Un’operazione in buona parte cosmetica perché il neo presidente ha un potere limitato: è il capo del governo non la Guida in un sistema monopolizzato dagli ultraconservatori che dominano tutte le istituzioni principali, da quelle politiche alla magistratura, ai vertici religiosi e militari.

Massoud Pezeshkian in mezzo ai suoi sostenitori a Tehran durante la campagna elettorale per le presidenziali
Massoud Pezeshkian in mezzo ai suoi sostenitori a Tehran durante la campagna elettorale per le presidenziali, foto Vahid Salemi /Ap

Pezeshkian avrà grandi difficoltà a governare come dice lui perché ha un forza politica e personale limitata e si dovrà comunque confrontare con un Parlamento, il Majilis, costituito in gran parte da ultraconservatori e dove i riformisti sono in netta minoranza. In qualunque momento possono quindi bocciargli i ministri e le leggi.
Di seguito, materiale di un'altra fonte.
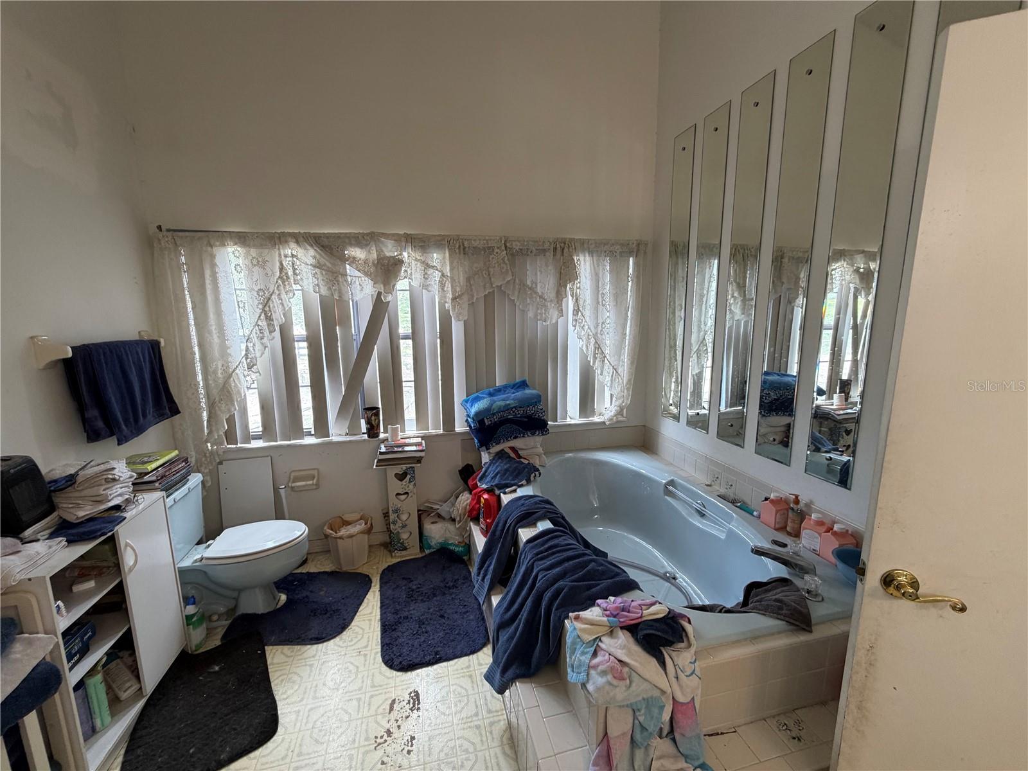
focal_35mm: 14
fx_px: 416
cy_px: 386
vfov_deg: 85.7
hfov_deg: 102.1
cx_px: 514
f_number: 2.2
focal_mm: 2.22
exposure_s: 1/60
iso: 200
In poche parole è un presidente sotto tutela, sorvegliato dall’alto. Ma allora perché è stato spinto in prima fila e fino alla vittoria? Perché questa è una delle ultime carte che si gioca la repubblica islamica in una fase non solo di delegittimazione ma anche di crisi economica e sociale.

Pezeshkian per governare dovrà prendere anche provvedimenti impopolari come il taglio dei sussidi e l’aumento dei prezzi energetici: per farlo è meglio mettere la faccia di un riformista. “Siamo tutti popolo di questo Paese, ci sarà bisogno dell’aiuto di tutti per il progresso dell’Iran”, è stata una delle sue prime dichiarazioni, parole che preludono a una sorta di appello alla solidarietà su cui, di solito, si fa leva nei momenti difficili.

Quanto influirà l’ascesa di Pezeshkian sulla politica estera? Un domanda essenziale perché da Teheran, polo di riferimento dell’Islam sciita, passano la pace e la guerra in Medio Oriente, dal Libano degli Hezbollah fino alla Palestina di Hamas, dall’Iraq alla Siria fino agli Houthi yemeniti.

Il neo presidente ha detto di voler tendere “a tutti la mano dell’amicizia” ma che sia lui a potere decidere su tutto questo non ci crede nessuno e lui per primo. Però Pezeshkian è una sorta di messaggio lanciato da una repubblica islamica, da sempre in guerra o in attrito con l’Occidente, che rischia di restare impigliata nell’asse per lei vitale tra Mosca e Pechino che non è esattamente quello che vogliono gli strateghi degli ayatollah.

E’ ora di riaprire, almeno formalmente all’Occidente, se non per convinzione per necessità visto il possibile ritorno di Trump alla Casa Bianca. Come diceva il filosofo iraniano Dariush Shayegan, ispiratore del dialogo tra civiltà, la storia dell’Iran è come un pendolo che oscilla perennemente tra Oriente e Occidente. E forse il pendolo si rimetterà in moto.